What this task involves:
The entries that follow should be repeated exactly, with no pictures kept.
Exercise material Block Start
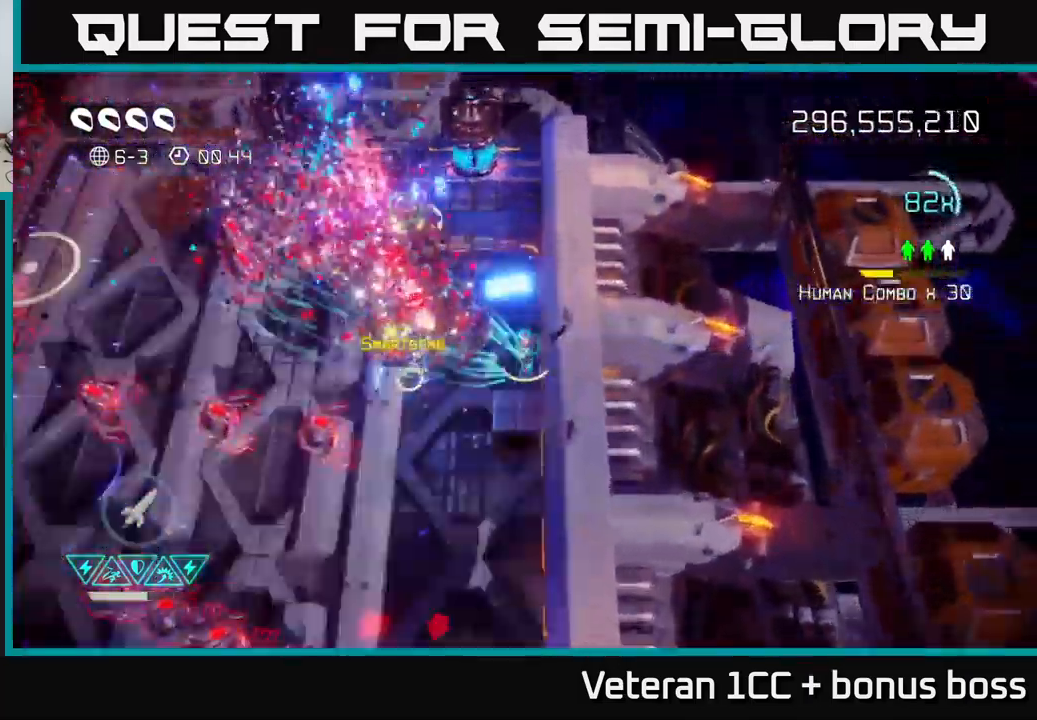
{"buttons": [], "left_stick": "up-left", "right_stick": "up-left", "events": [[150, "right_stick", "up-left"], [300, "right_stick", "up"], [467, "left_stick", "up-left"], [483, "right_stick", "up-left"]]}
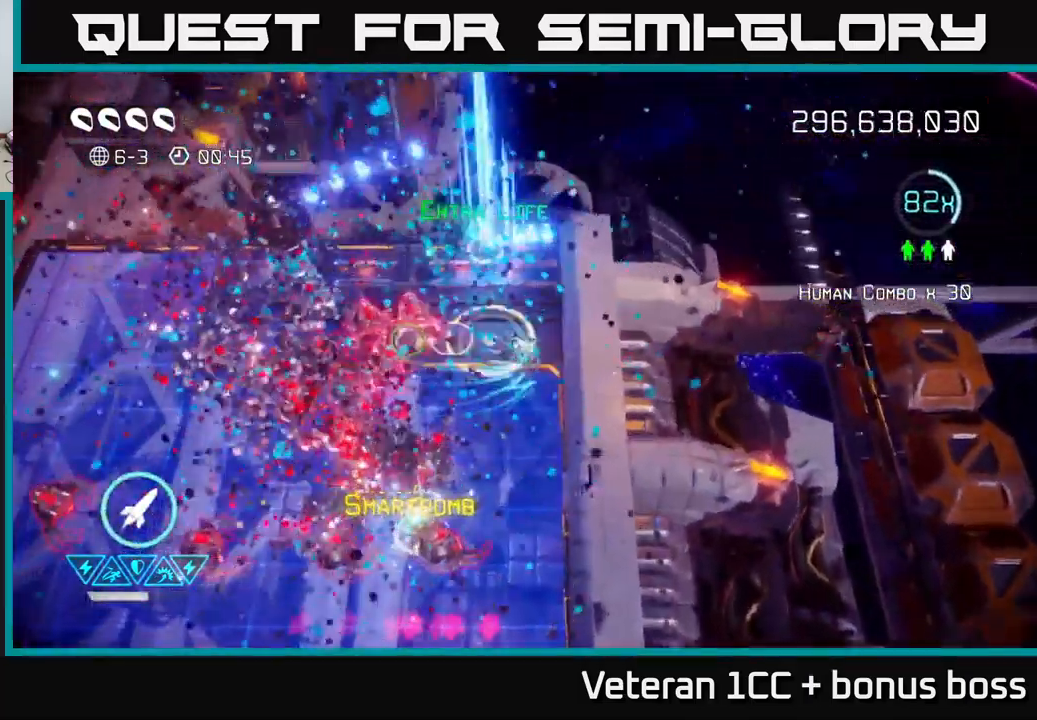
{"buttons": [], "left_stick": "up-right", "right_stick": "down", "events": [[33, "left_stick", "left"], [33, "right_stick", "left"], [200, "left_stick", "up-left"], [333, "left_stick", "up"], [433, "right_stick", "down"], [450, "left_stick", "up-right"]]}
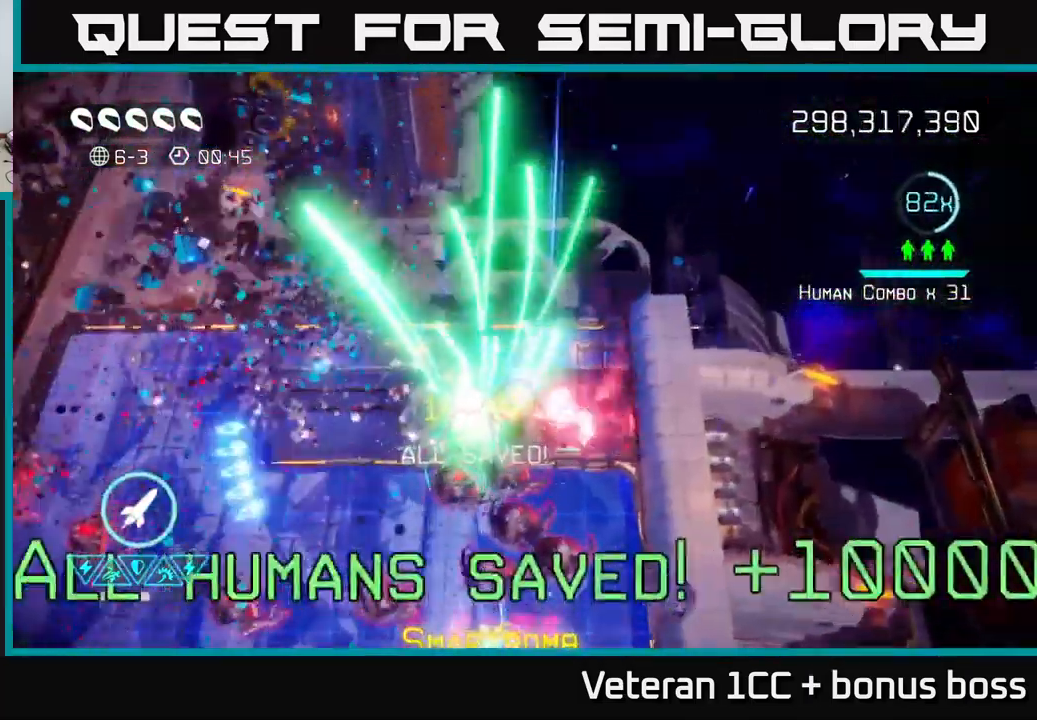
{"buttons": [], "left_stick": "left", "right_stick": "down", "events": [[183, "left_stick", "left"]]}
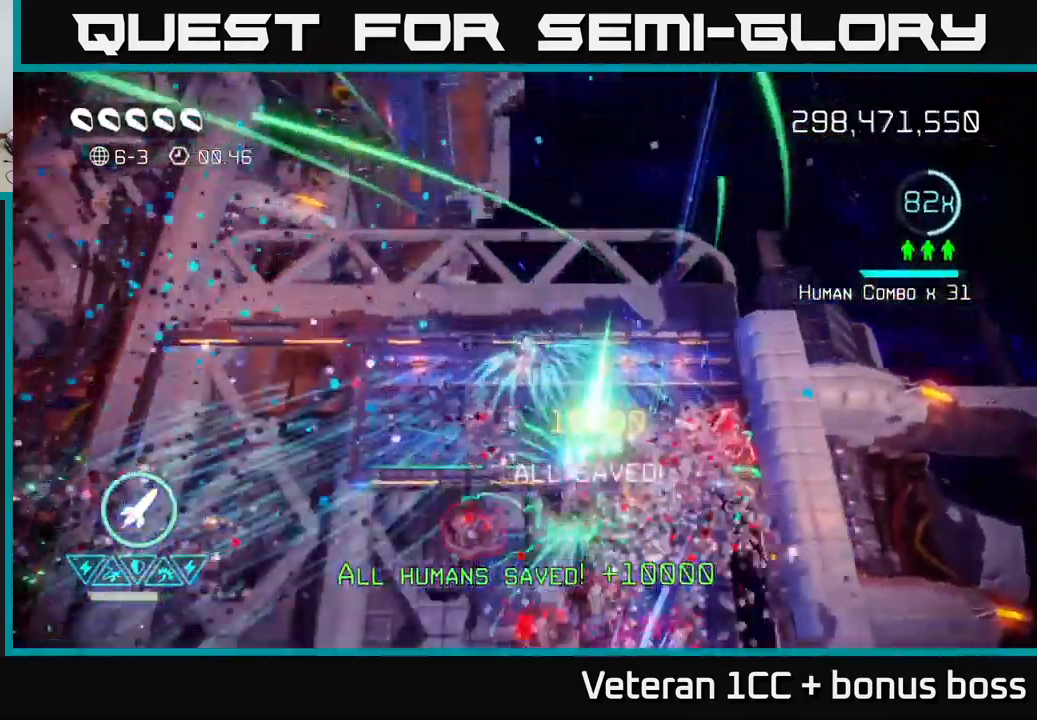
{"buttons": [], "left_stick": "down-left", "right_stick": "right", "events": [[400, "left_stick", "down-left"], [400, "right_stick", "right"]]}
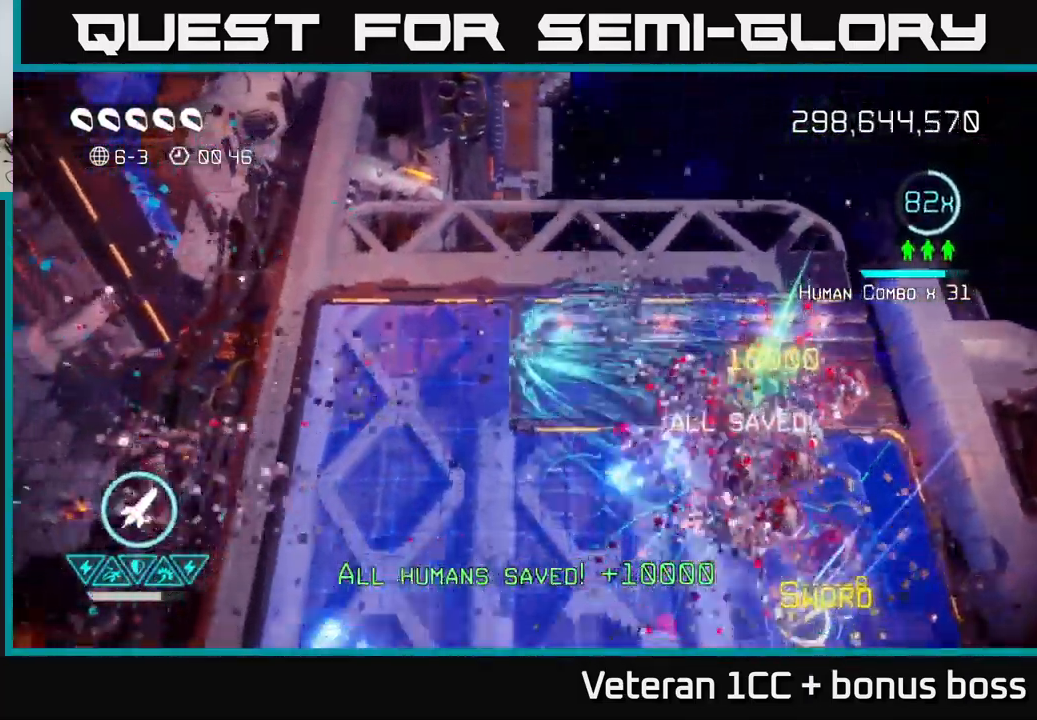
{"buttons": [], "left_stick": "down", "right_stick": "right", "events": [[33, "left_stick", "down"]]}
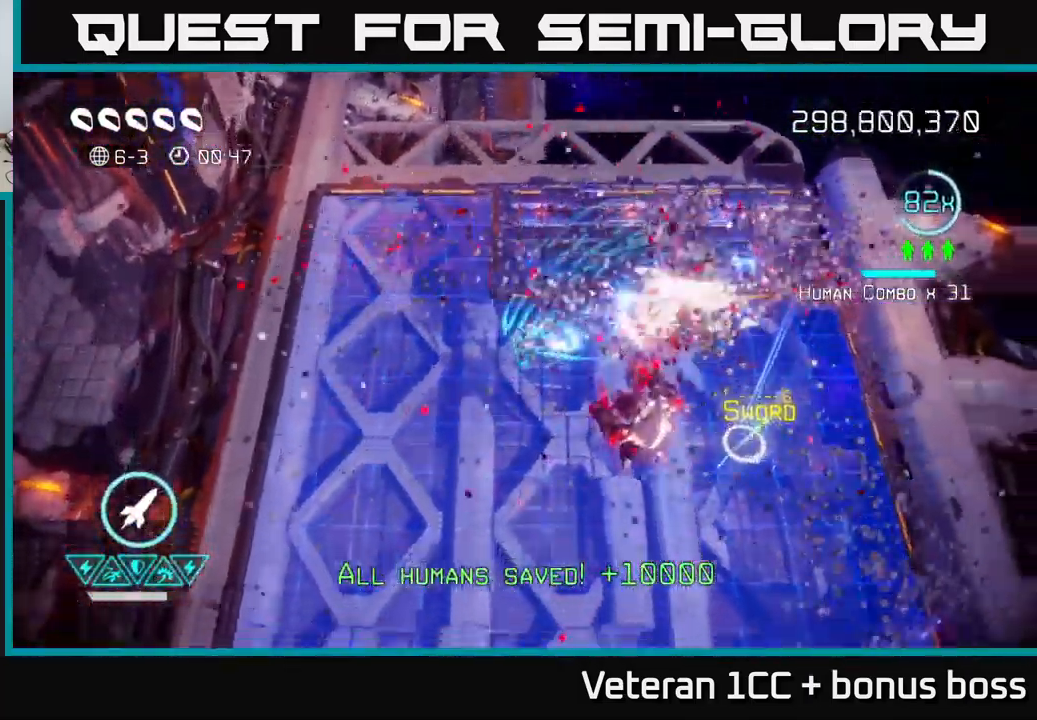
{"buttons": [], "left_stick": "down-right", "right_stick": "up-right", "events": [[50, "right_stick", "up-right"], [117, "left_stick", "down-left"], [350, "R2", "down"], [367, "left_stick", "down"], [450, "R2", "up"], [500, "left_stick", "down-right"]]}
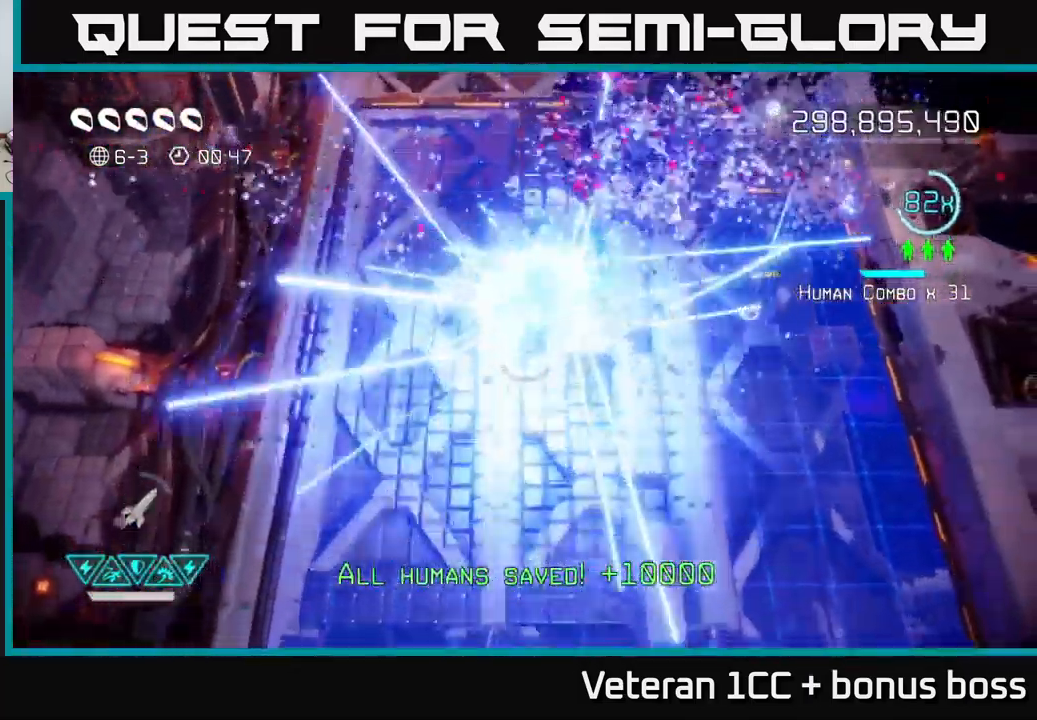
{"buttons": [], "left_stick": "down-right", "right_stick": "down", "events": [[350, "right_stick", "down-right"], [500, "right_stick", "down"]]}
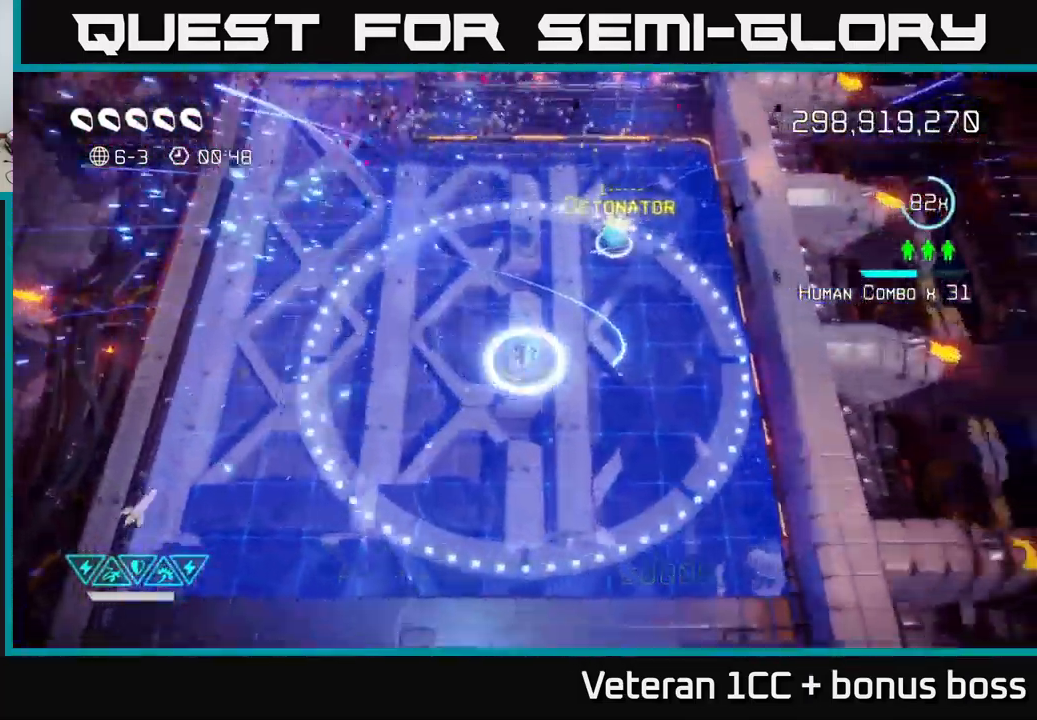
{"buttons": [], "left_stick": "up-left", "right_stick": "up-left", "events": [[83, "left_stick", "down"], [266, "right_stick", "up"], [283, "left_stick", "left"], [349, "left_stick", "up-left"], [399, "right_stick", "up-left"]]}
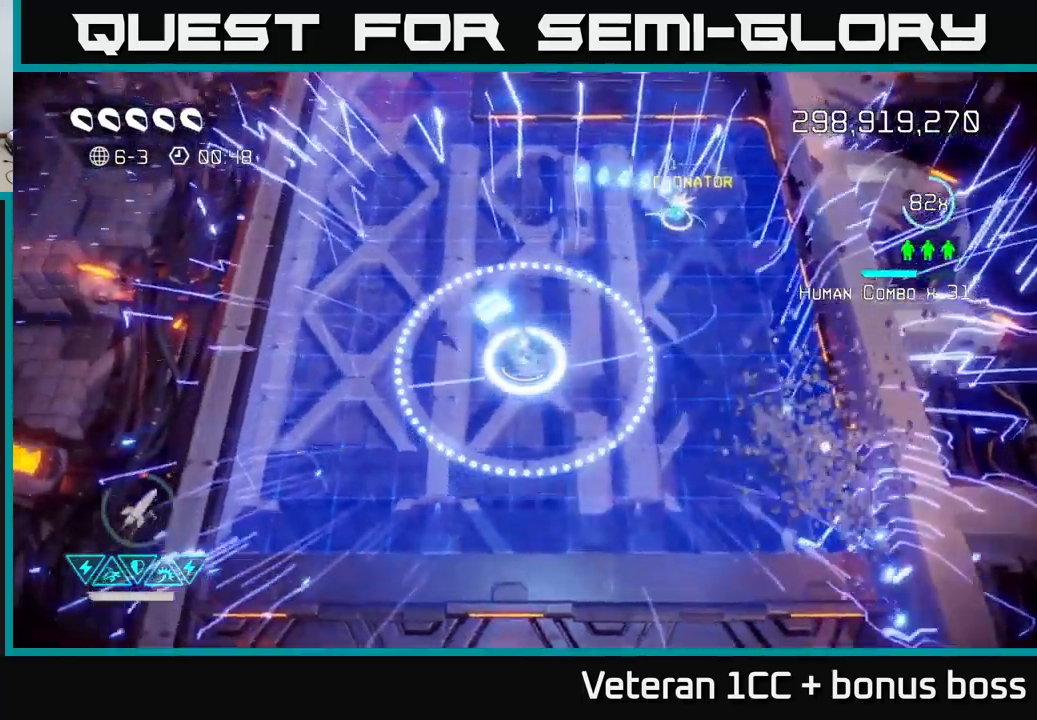
{"buttons": [], "left_stick": "up", "right_stick": "up", "events": [[50, "right_stick", "up"], [300, "left_stick", "up"]]}
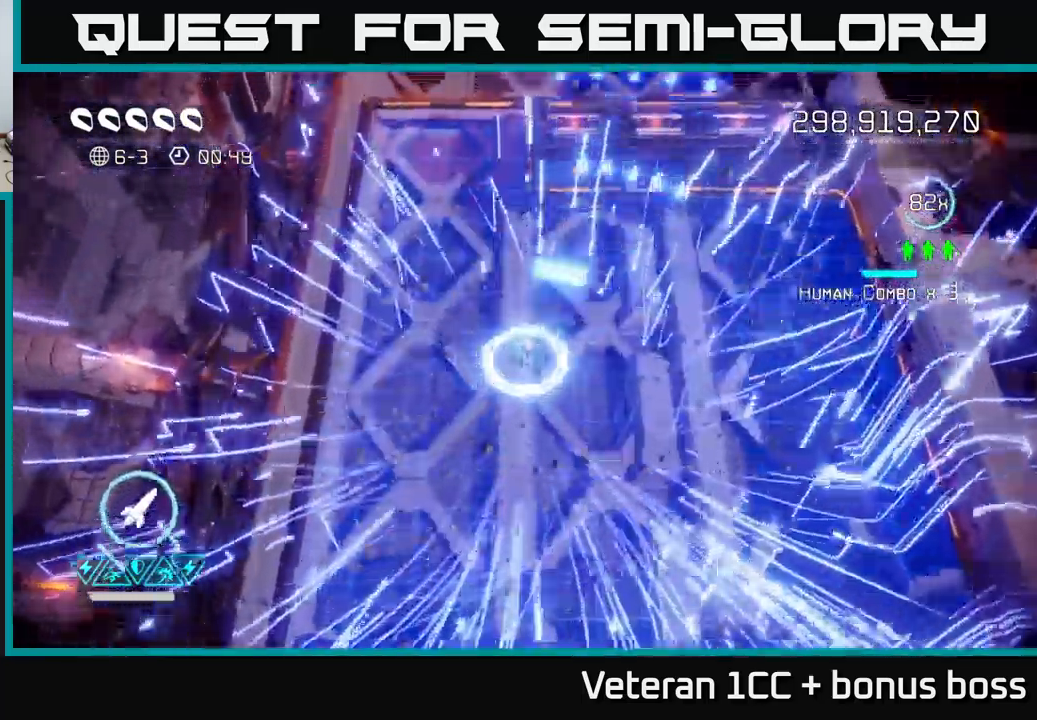
{"buttons": ["L2"], "left_stick": "down-right", "right_stick": "center", "events": [[67, "right_stick", "up-right"], [167, "left_stick", "right"], [217, "right_stick", "down"], [250, "left_stick", "down-right"], [367, "right_stick", "center"], [500, "L2", "down"]]}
Exercise material Block End
Answer to this problem:
{"buttons": [], "left_stick": "up-left", "right_stick": "up-left", "events": [[150, "right_stick", "up-left"], [300, "right_stick", "up"], [467, "left_stick", "up-left"], [483, "right_stick", "up-left"]]}
{"buttons": [], "left_stick": "up-right", "right_stick": "down", "events": [[33, "left_stick", "left"], [33, "right_stick", "left"], [200, "left_stick", "up-left"], [333, "left_stick", "up"], [433, "right_stick", "down"], [450, "left_stick", "up-right"]]}
{"buttons": [], "left_stick": "left", "right_stick": "down", "events": [[183, "left_stick", "left"]]}
{"buttons": [], "left_stick": "down-left", "right_stick": "right", "events": [[400, "left_stick", "down-left"], [400, "right_stick", "right"]]}
{"buttons": [], "left_stick": "down", "right_stick": "right", "events": [[33, "left_stick", "down"]]}
{"buttons": [], "left_stick": "down-right", "right_stick": "up-right", "events": [[50, "right_stick", "up-right"], [117, "left_stick", "down-left"], [350, "R2", "down"], [367, "left_stick", "down"], [450, "R2", "up"], [500, "left_stick", "down-right"]]}
{"buttons": [], "left_stick": "down-right", "right_stick": "down", "events": [[350, "right_stick", "down-right"], [500, "right_stick", "down"]]}
{"buttons": [], "left_stick": "up-left", "right_stick": "up-left", "events": [[83, "left_stick", "down"], [266, "right_stick", "up"], [283, "left_stick", "left"], [349, "left_stick", "up-left"], [399, "right_stick", "up-left"]]}
{"buttons": [], "left_stick": "up", "right_stick": "up", "events": [[50, "right_stick", "up"], [300, "left_stick", "up"]]}
{"buttons": ["L2"], "left_stick": "down-right", "right_stick": "center", "events": [[67, "right_stick", "up-right"], [167, "left_stick", "right"], [217, "right_stick", "down"], [250, "left_stick", "down-right"], [367, "right_stick", "center"], [500, "L2", "down"]]}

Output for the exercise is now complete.